Свидетелем номер три была Оля Степанова, девчушка лет тринадцати, направлявшаяся в тот момент от подруги домой. Она находилась в четырех метрах слева, да и на роль злодейки в силу своего юного возраста никак не годилась. Четвертый и пятый свидетели – молодожены Лариса и Павел Стариковы – сидели на скамейке метрах в пяти от края платформы, где стояла Елена. В тот день они просто шатались по городу и наслаждались обществом друг друга, что вполне естественно в медовый месяц.
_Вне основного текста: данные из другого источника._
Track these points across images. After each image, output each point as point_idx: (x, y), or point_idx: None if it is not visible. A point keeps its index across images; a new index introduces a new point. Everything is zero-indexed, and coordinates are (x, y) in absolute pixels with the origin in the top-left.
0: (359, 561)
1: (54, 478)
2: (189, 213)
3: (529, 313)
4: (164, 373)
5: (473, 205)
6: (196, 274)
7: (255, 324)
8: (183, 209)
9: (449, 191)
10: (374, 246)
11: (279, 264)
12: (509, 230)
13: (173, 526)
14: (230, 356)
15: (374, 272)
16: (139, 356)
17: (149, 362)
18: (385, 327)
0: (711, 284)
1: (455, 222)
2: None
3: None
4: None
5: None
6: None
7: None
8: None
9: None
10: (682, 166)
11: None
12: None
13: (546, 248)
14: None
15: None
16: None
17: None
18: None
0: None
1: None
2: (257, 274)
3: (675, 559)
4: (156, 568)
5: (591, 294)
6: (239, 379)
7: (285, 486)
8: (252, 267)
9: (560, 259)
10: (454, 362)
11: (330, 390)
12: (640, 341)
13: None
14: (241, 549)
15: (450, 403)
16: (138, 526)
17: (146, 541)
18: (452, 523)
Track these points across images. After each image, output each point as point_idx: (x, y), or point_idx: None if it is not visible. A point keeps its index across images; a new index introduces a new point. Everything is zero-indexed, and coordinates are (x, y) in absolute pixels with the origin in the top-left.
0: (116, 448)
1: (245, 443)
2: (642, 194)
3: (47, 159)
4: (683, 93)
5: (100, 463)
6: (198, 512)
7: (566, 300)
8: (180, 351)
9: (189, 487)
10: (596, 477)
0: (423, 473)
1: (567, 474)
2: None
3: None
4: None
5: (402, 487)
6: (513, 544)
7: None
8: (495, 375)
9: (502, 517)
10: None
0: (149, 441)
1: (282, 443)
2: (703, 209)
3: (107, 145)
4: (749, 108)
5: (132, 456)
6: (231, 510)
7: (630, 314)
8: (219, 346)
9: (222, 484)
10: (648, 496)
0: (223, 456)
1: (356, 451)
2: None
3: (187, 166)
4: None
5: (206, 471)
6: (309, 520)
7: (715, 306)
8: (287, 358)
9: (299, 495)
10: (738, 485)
Как ни пыталась Валентина представить, что кто-то из этой пятерки мог незаметно для других помочь Елене Самохиной сделать последний в жизни шаг, ничего не выходило. Такие же тщетные мысленные усилия Глушенкова прочитала и на лице капитана Панфилова.
Тот даже присел на край платформы рядом с местом падения и заглянул вниз в надежде отыскать там углубление, в котором мог бы спрятаться убийца. Но кроме небольшого лоскута фиолетовой материи, валявшегося между шпалами, ничего подозрительного обнаружить не удалось.
Чтобы хоть немного увеличить к.п.д. явно неудавшегося следственного эксперимента, Глушенкова спросила у пенсионерки Капитолины Дмитриевны:
– Вы, случайно, не помните, стоял кто-нибудь еще поблизости?